Gil Bashe: Every July, you disappear into Kyoto’s 1,200-year-old Gion festival to play the traditional Japanese flute. What does a month of music teach a CEO?
Yasushi Yamamoto: Back home, I’m participating and serving. When I set up my company, I realized it would never be greater than this festival. The experience makes me humble. I received a baton from previous generations and must pass it on to the next. After that month, I ask, ‘Two generations later, how will young people judge the work I’m doing now?’
Gil Bashe: You’ve spoken of building on three “wheels”: science, art, and philosophy. Where is Corundum on that journey?
Yasushi Yamamoto: We started in hardcore science and investment, then gradually expanded to art—like Leonardo da Vinci, artist and scientist in one person. In the coming three to five years, I will put the vehicle of philosophy on top. Combining great minds and spirit, we can create something AI alone cannot deliver.
Gil Bashe: What tangible outcomes do you want from Converge?
Yasushi Yamamoto: First, I want to support OIST, an institution I love. We held the first event there; followed by South by Southwest London. I want more gatherings in multiple locations, bringing talented people with good hearts.
Gil Bashe: You’ve set up subsidiaries for neuroscience, virtual mixed human-data AI, and the microbiome. Why those intersections?
Yasushi Yamamoto: Think of the gut–brain axis. Discovery comes from interaction: AI power, system biology, and the microbiome. Add the element of art to inspire other curious, intelligent people, and the community expands.
Gil Bashe: Food as medicine used to be folk wisdom; you’re turning it into data science. How?
Yasushi Yamamoto: We invested in a project from the Weizmann Institute—the deepest phenotype cohort, hundreds of people over 20 years with genes, metabolites, behavior, nutrition. We link ancient wisdom to ultra-modern science by layering AI on that dataset. We are converging the past, the future, and current ways of life.
Gil Bashe: Philosophy sounds noble, but ventures need cash. How do you square capital with conscience?
Yasushi Yamamoto: I strongly believe in setting vision on a solid philosophical idea, but also in the power of capital. Our job is to propose a hypothesis, bring capital, deploy people, and prove the hypothesis with action. So, we’re raising our next venture fund while creating the Corundum Convergence Institute, a U.S. 501(c)(3), as an alternative financing model to advance science.

CLOSING THOUGHTS
Yamamoto-san reframes the entrepreneur’s impossible triangle—mission, money, and meaning—into an orchestral score. Science provides the bass line, art supplies melody, philosophy sets tempo, and well-deployed capital funds the concert hall. As Converge expands from Okinawa to London and beyond, its founder is betting that harmony, not hierarchy, will unlock the next era of precision health.
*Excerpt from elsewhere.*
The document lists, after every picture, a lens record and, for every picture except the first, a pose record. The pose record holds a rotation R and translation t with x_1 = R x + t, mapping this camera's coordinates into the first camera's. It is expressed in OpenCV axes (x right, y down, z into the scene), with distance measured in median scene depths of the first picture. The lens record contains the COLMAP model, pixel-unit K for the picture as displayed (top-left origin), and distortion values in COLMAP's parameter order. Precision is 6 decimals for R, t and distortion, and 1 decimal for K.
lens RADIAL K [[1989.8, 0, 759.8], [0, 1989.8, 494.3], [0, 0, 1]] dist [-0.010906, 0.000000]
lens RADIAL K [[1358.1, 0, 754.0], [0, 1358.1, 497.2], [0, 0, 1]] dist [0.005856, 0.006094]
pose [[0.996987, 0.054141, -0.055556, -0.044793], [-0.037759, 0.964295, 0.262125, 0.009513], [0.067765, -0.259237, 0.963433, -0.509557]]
The takeaway is disarmingly simple for the rest of us: when great minds tune their instruments to work in harmony, the walls separating our disciplines start to fall—and patients everywhere will hear the music of life-sustaining innovation.
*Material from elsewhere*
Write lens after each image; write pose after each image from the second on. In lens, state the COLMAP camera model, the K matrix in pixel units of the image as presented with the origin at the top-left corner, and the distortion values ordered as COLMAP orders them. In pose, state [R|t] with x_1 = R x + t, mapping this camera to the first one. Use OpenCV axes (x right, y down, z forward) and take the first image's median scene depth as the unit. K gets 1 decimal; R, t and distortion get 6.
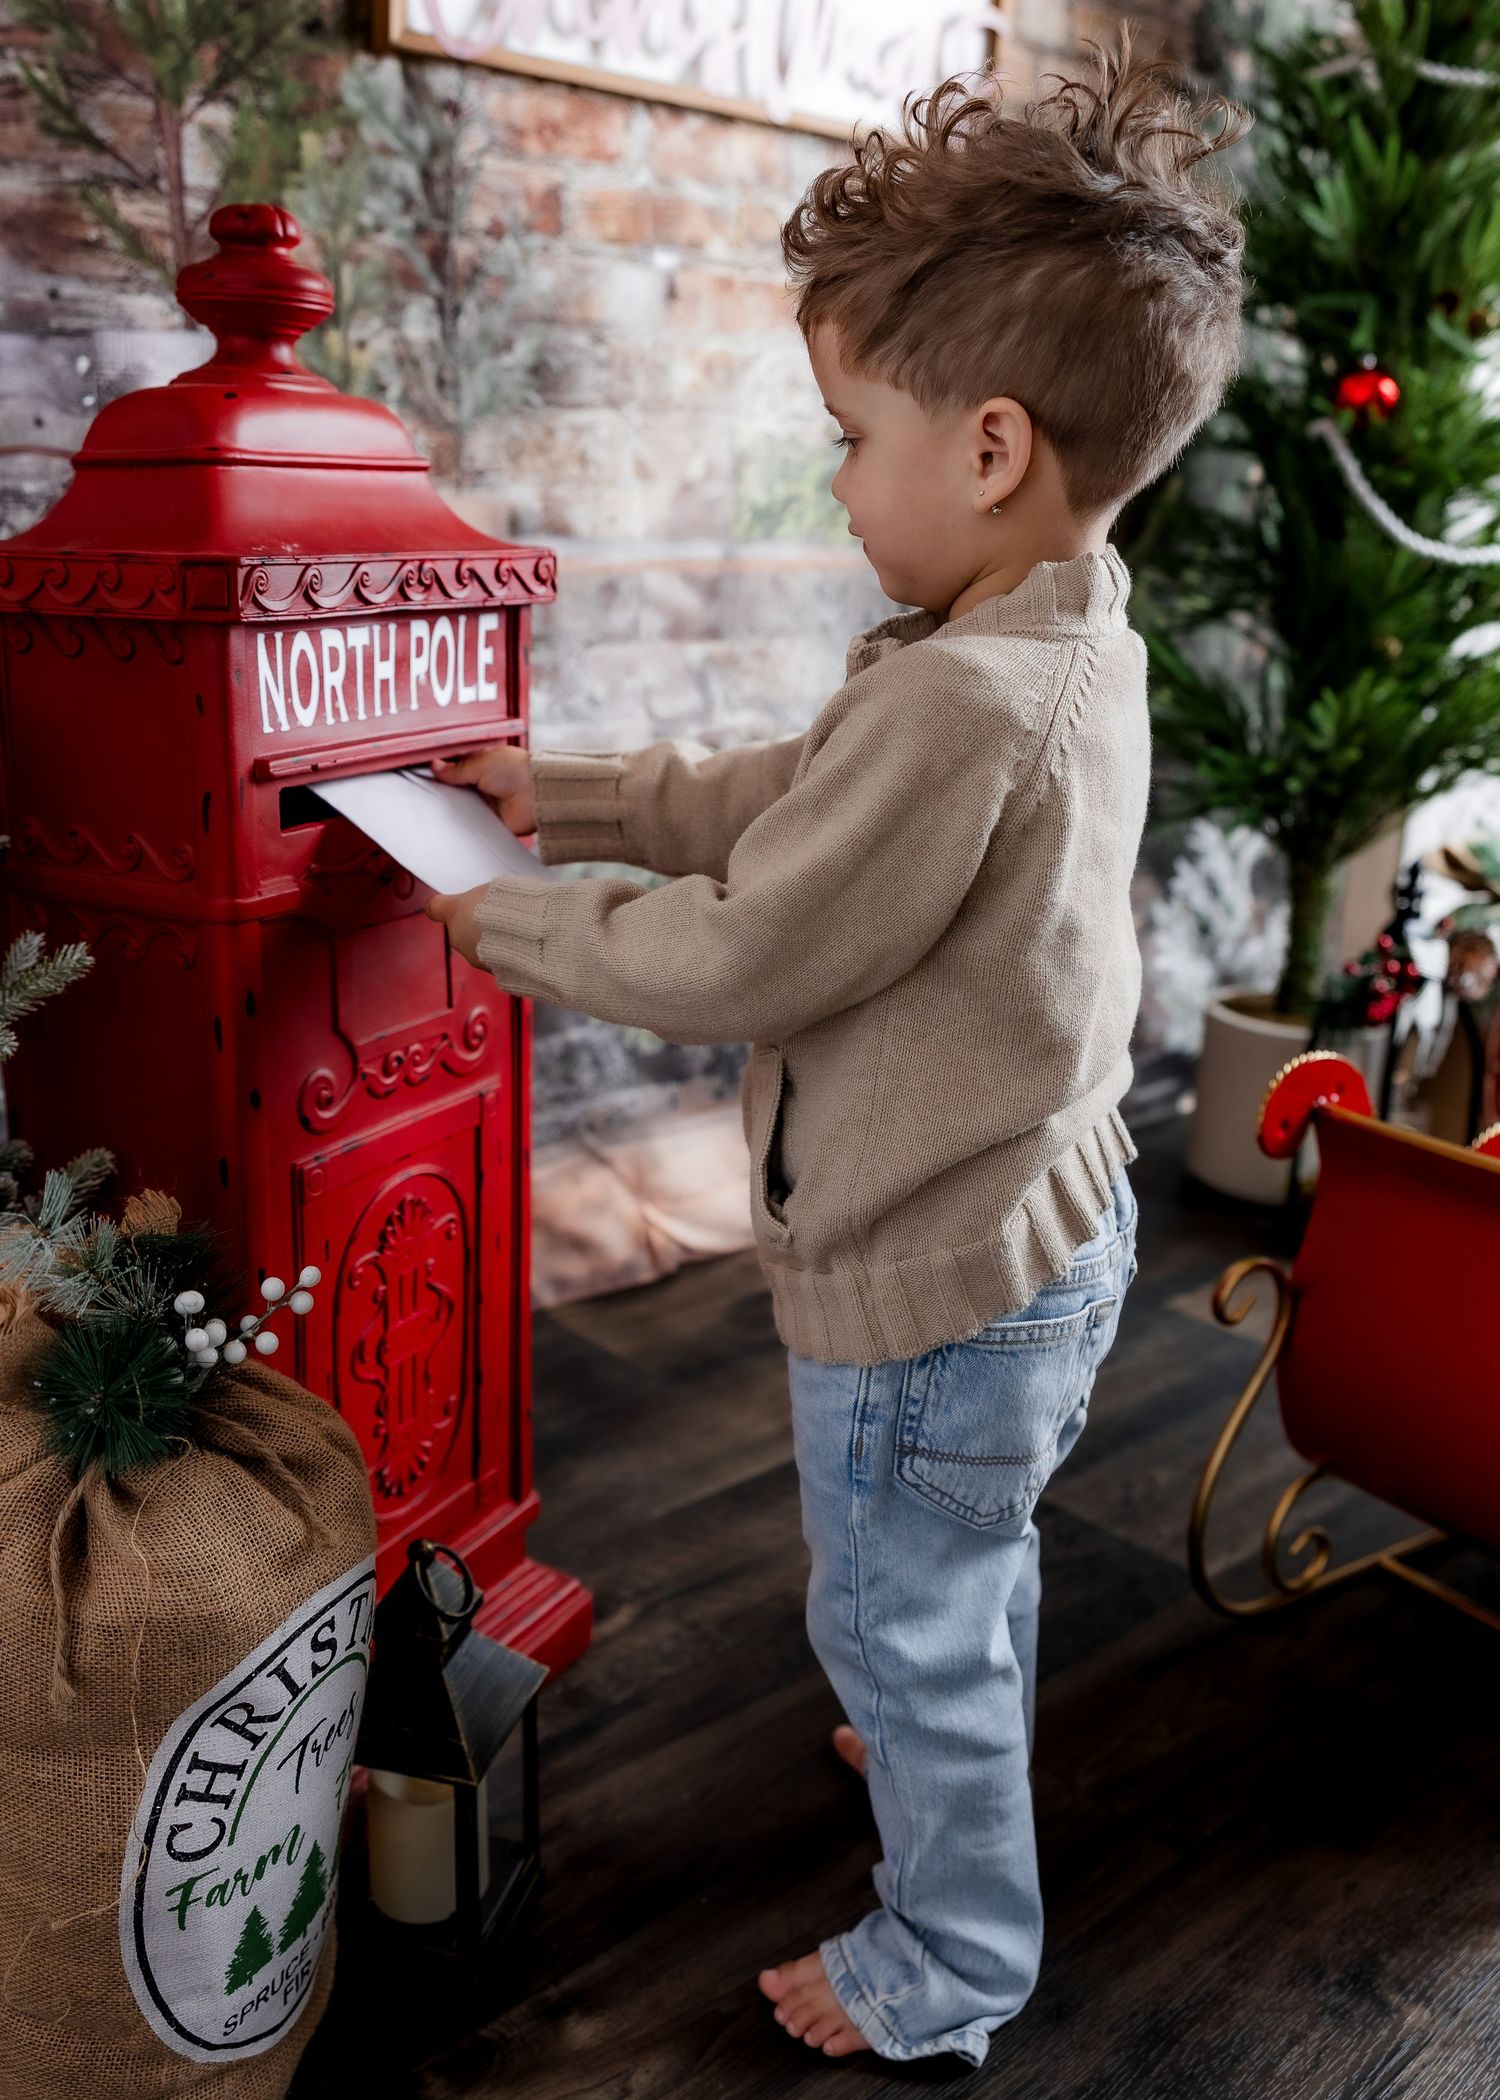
lens RADIAL K [[1963.8, 0, 753.7], [0, 1963.8, 1018.3], [0, 0, 1]] dist [0.002575, 0.000000]
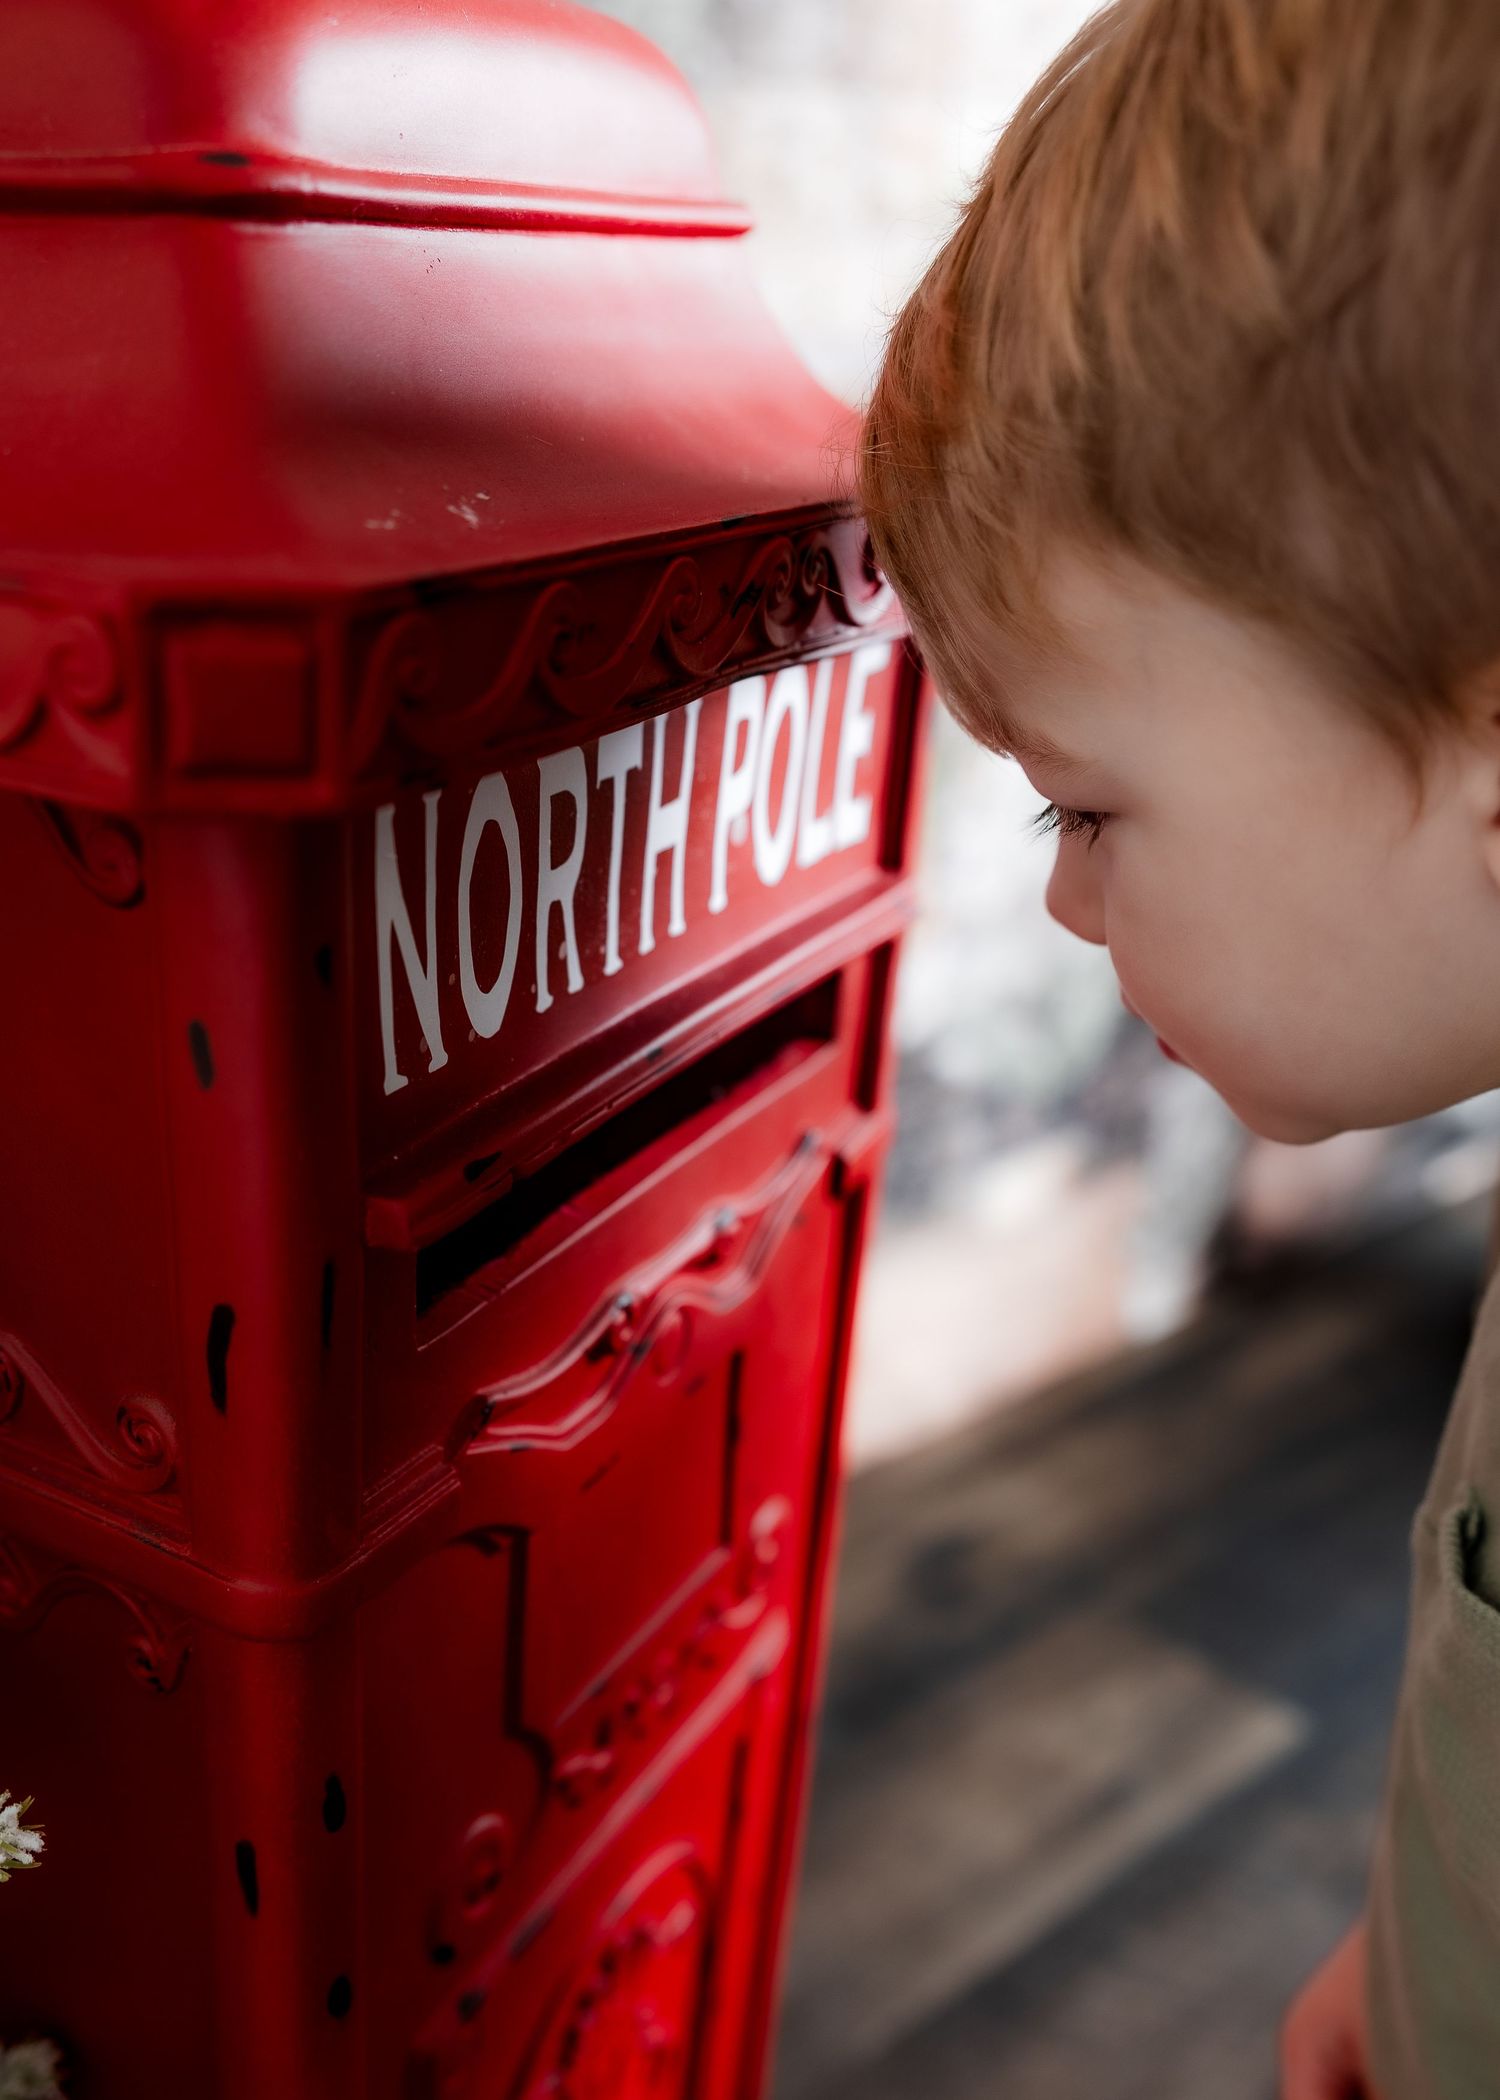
lens RADIAL K [[2091.2, 0, 704.1], [0, 2091.2, 1304.9], [0, 0, 1]] dist [-0.023411, 0.000000]
pose [[0.999022, 0.036447, 0.025049, -0.137979], [-0.041126, 0.973915, 0.223157, -0.130540], [-0.016262, -0.223968, 0.974461, 0.439805]]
According to Gil Granot Mayer, Executive Vice President, Technology Development & Innovation at OIST:
“In just two days, we managed to connect people from different disciplines and geographies, immersing them in the OIST spirit and Okinawa’s culture. From understanding the value of the long tail to different approaches to improving life through the Human Phenotype Project, or the understanding of a new aging mechanism associated with cell membrane damage. I hope that these new connections and cutting-edge talks will spark new collaborations and great results.”